Im letzten Jahr haben wir ca. zehn von unseren über 7.000 ZR-Händlern ausschließen müssen – also weniger als 0,2%. Der Nutzen der ZR für den Händler überwiegt also eindeutig.

Jetzt finanziell absichern

MM: Was sollte ein Händler jetzt für seine finanzielle Absicherung tun?

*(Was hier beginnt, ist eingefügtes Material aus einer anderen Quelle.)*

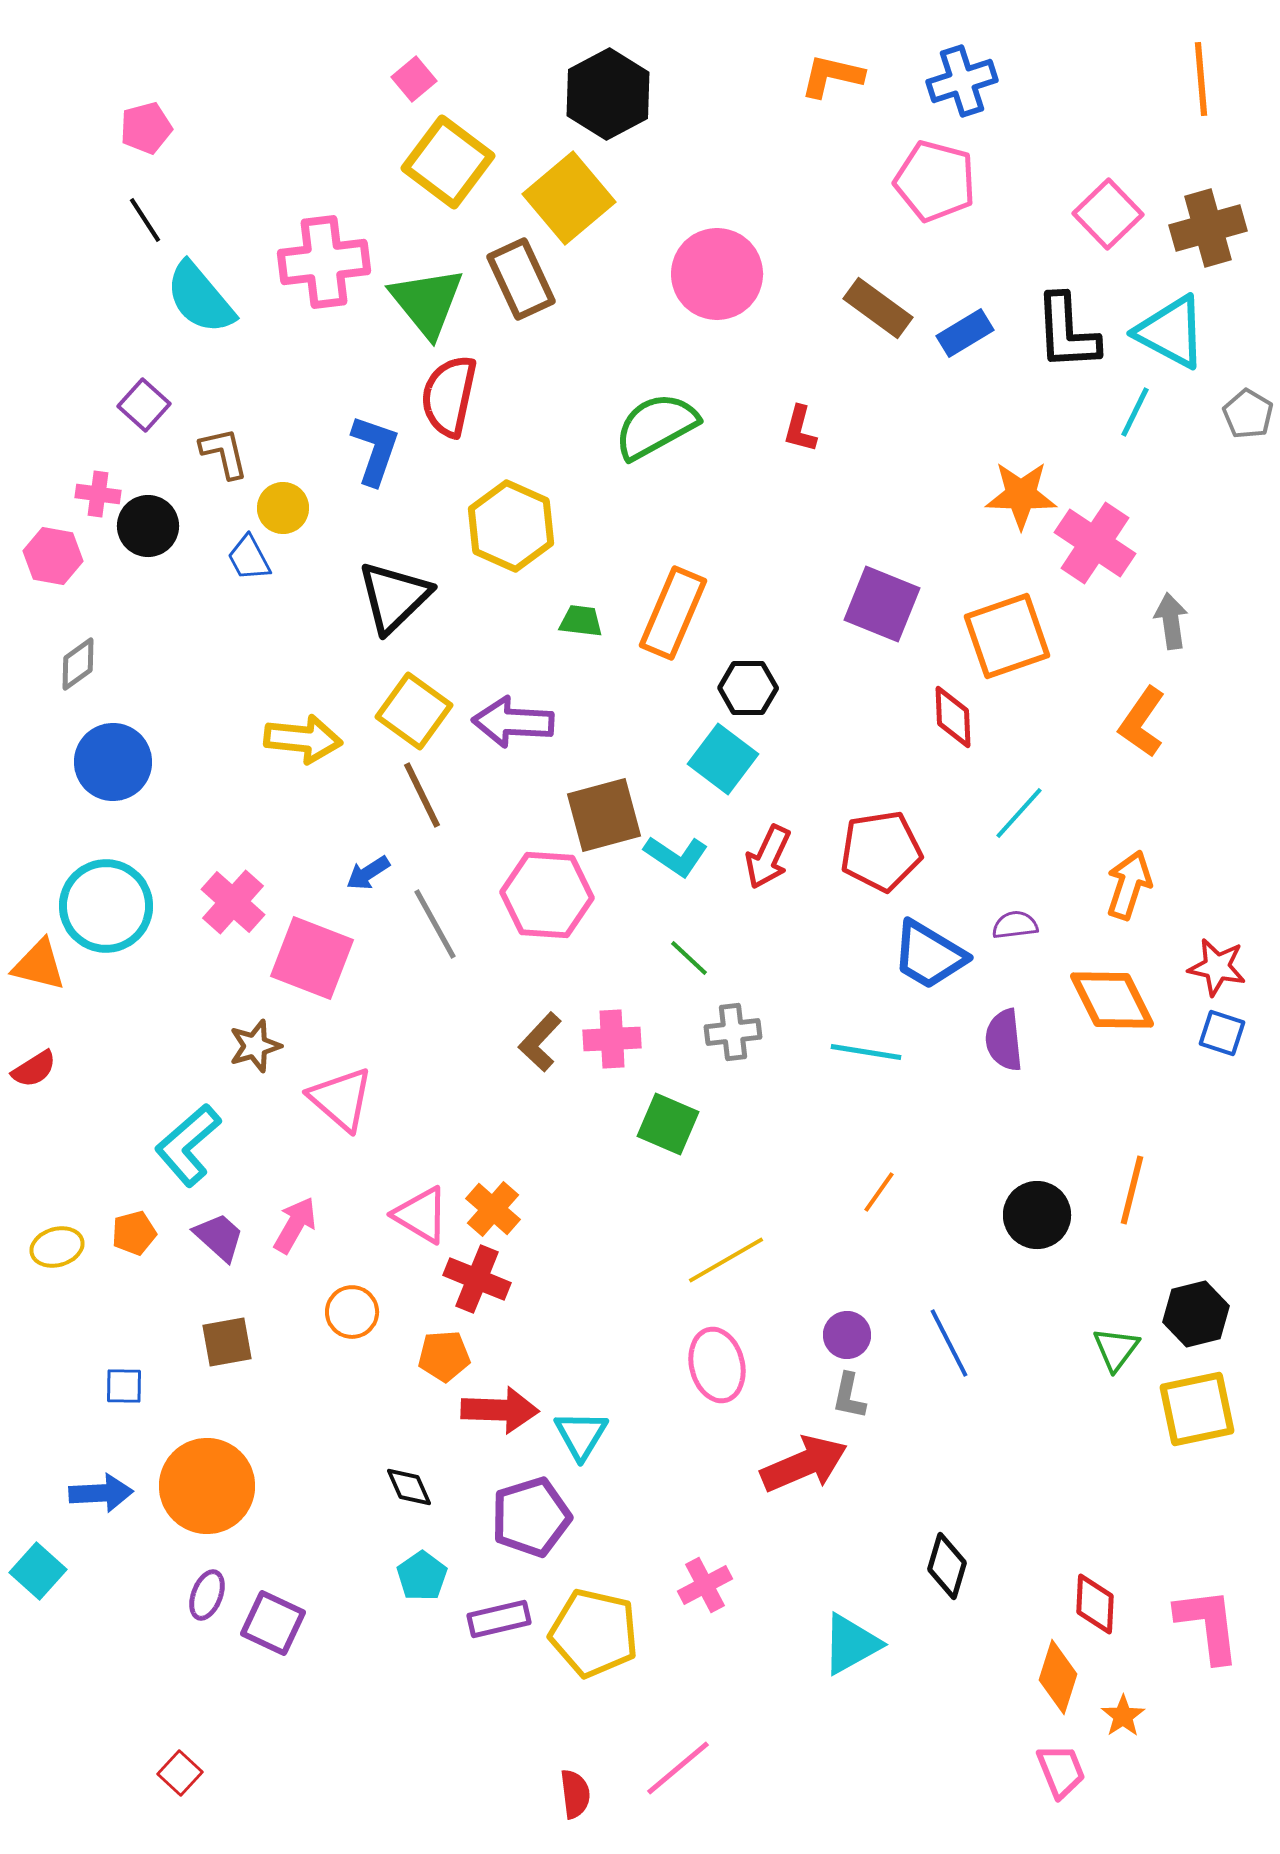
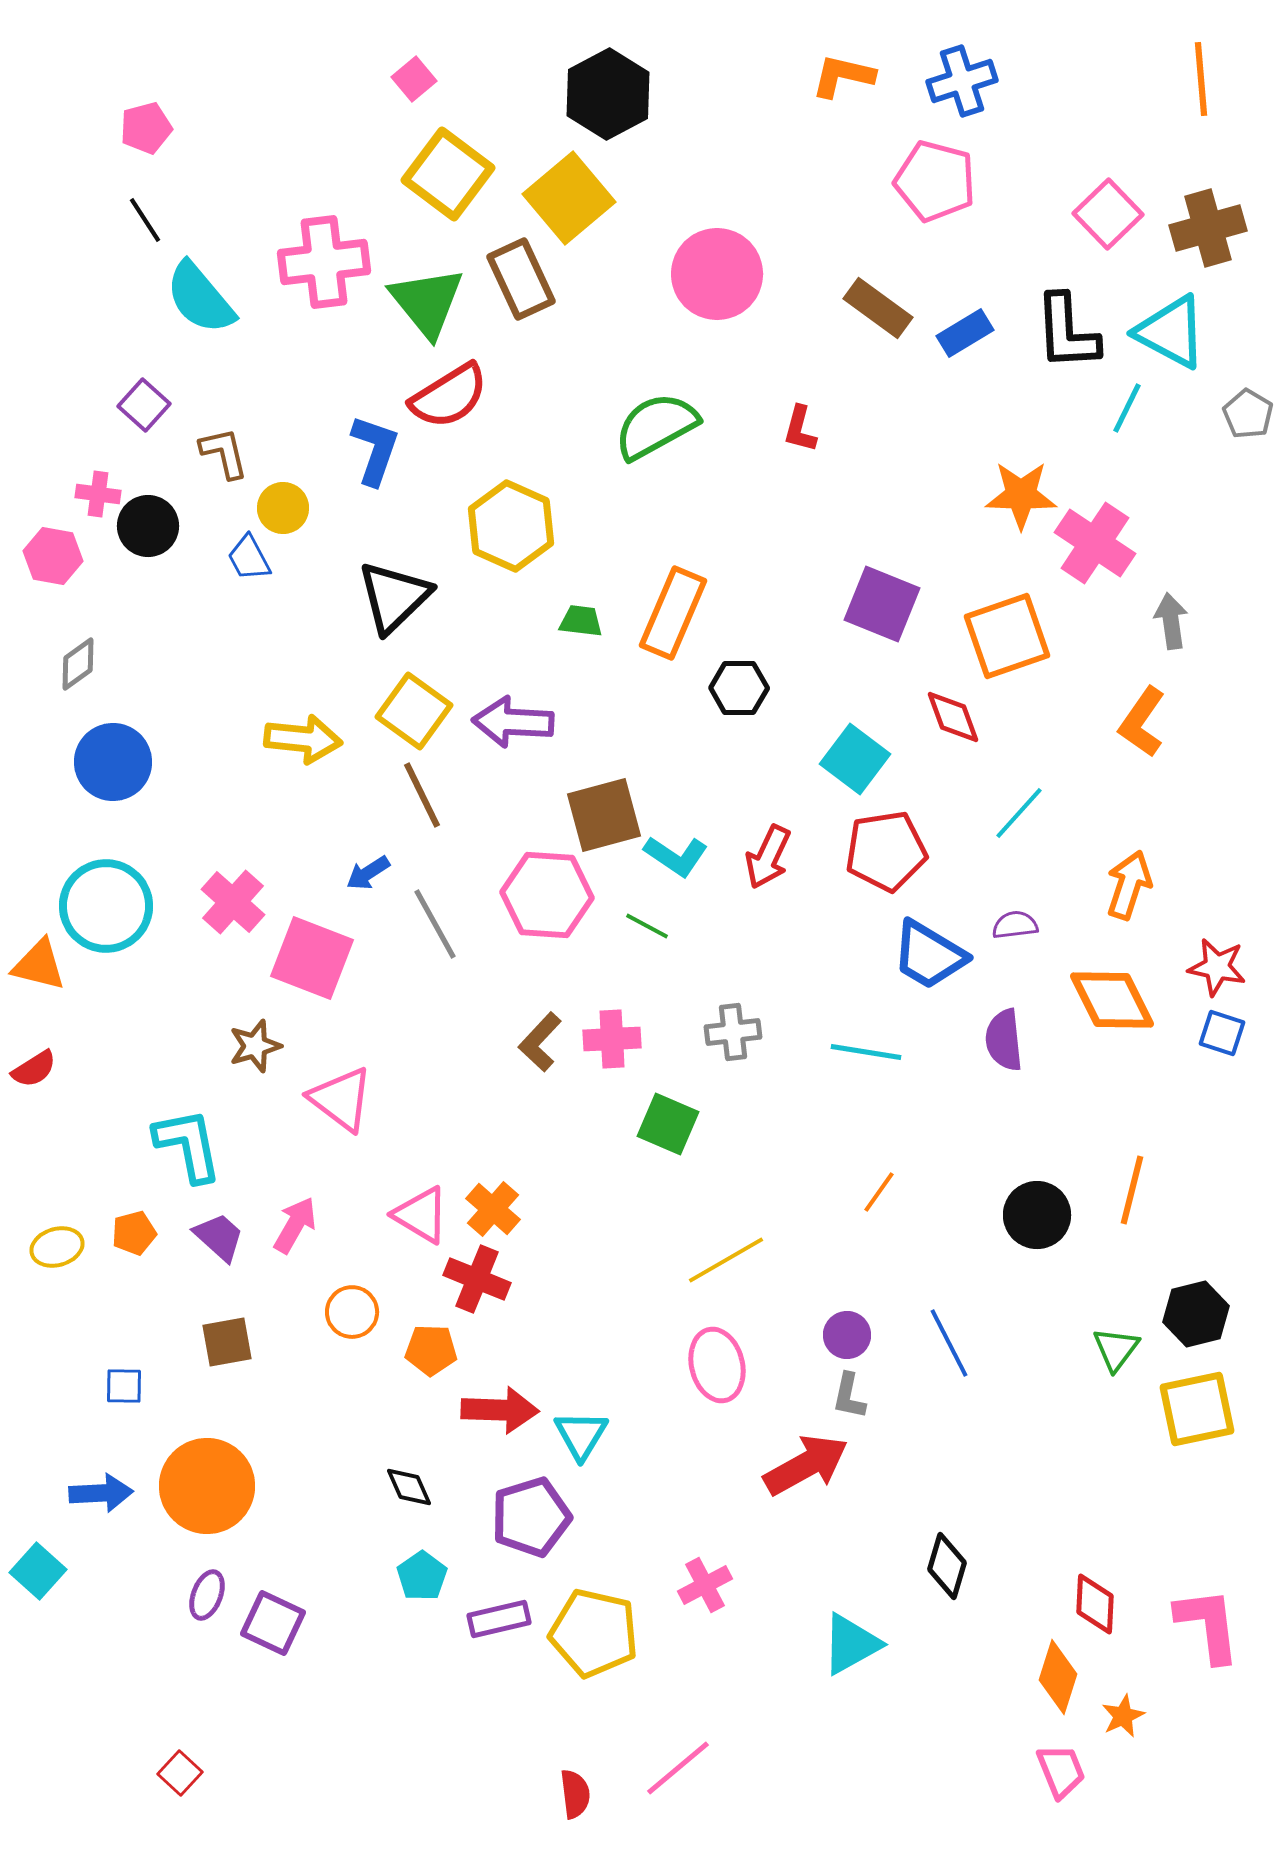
orange L-shape at (832, 76): moved 11 px right
yellow square at (448, 162): moved 12 px down
red semicircle at (449, 396): rotated 134 degrees counterclockwise
cyan line at (1135, 412): moved 8 px left, 4 px up
black hexagon at (748, 688): moved 9 px left
red diamond at (953, 717): rotated 18 degrees counterclockwise
cyan square at (723, 759): moved 132 px right
red pentagon at (881, 851): moved 5 px right
green line at (689, 958): moved 42 px left, 32 px up; rotated 15 degrees counterclockwise
pink triangle at (341, 1099): rotated 4 degrees counterclockwise
cyan L-shape at (188, 1145): rotated 120 degrees clockwise
orange pentagon at (444, 1356): moved 13 px left, 6 px up; rotated 6 degrees clockwise
red arrow at (804, 1464): moved 2 px right, 1 px down; rotated 6 degrees counterclockwise
orange star at (1123, 1716): rotated 9 degrees clockwise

Kahlcke: Die wirtschaftlich herausfordernden Zeiten gelten leider auch für die Kunden der Händler. Also sollten Händler sicherstellen, dass über Anzahlungen das wirtschaftliche Risiko minimiert wird. Ein zu großes Entgegenkommen zur Ankurbelung der Umsätze wäre hier die falsche Reaktion.

Überprüfen Sie nochmals alle Kosten-Positionen auf Einsparpotenziale, sprechen Sie mit Ihren Mitarbeitern, dass   z. B. Urlaubszeiten in Zeiten mit wenig Frequenz gelegt werden, prüfen Sie eine Optimierung der Öffnungszeiten, auch im Sinne der Energieeffizienz. Erstellen Sie unbedingt einen Liquiditäts-Plan für die kommenden Monate, auch wenn Sie mit Annahmen bei den Abverkäufen arbeiten müssen.

„Die ZR bietet den Mehrwert, Zeit und Ressourcen zu sparen und die Betriebsorganisation zu erleichtern.“

Und sollten Sie bei verschiedenen Szenarien Unterdeckungen bei der Liquiditätsversorgung sehen, die nicht durch Kreditlinien oder Reserven ausgeglichen werden können, dann sollten Sie frühzeitig mit ihrer Hausbank sowie mit ihrem Zentralregulierer sprechen und ihr Bestellverhalten anpassen. Eine Lagerreduzierung auf das Notwendige sollte in der jetzigen Phase unbedingt angestrebt werden.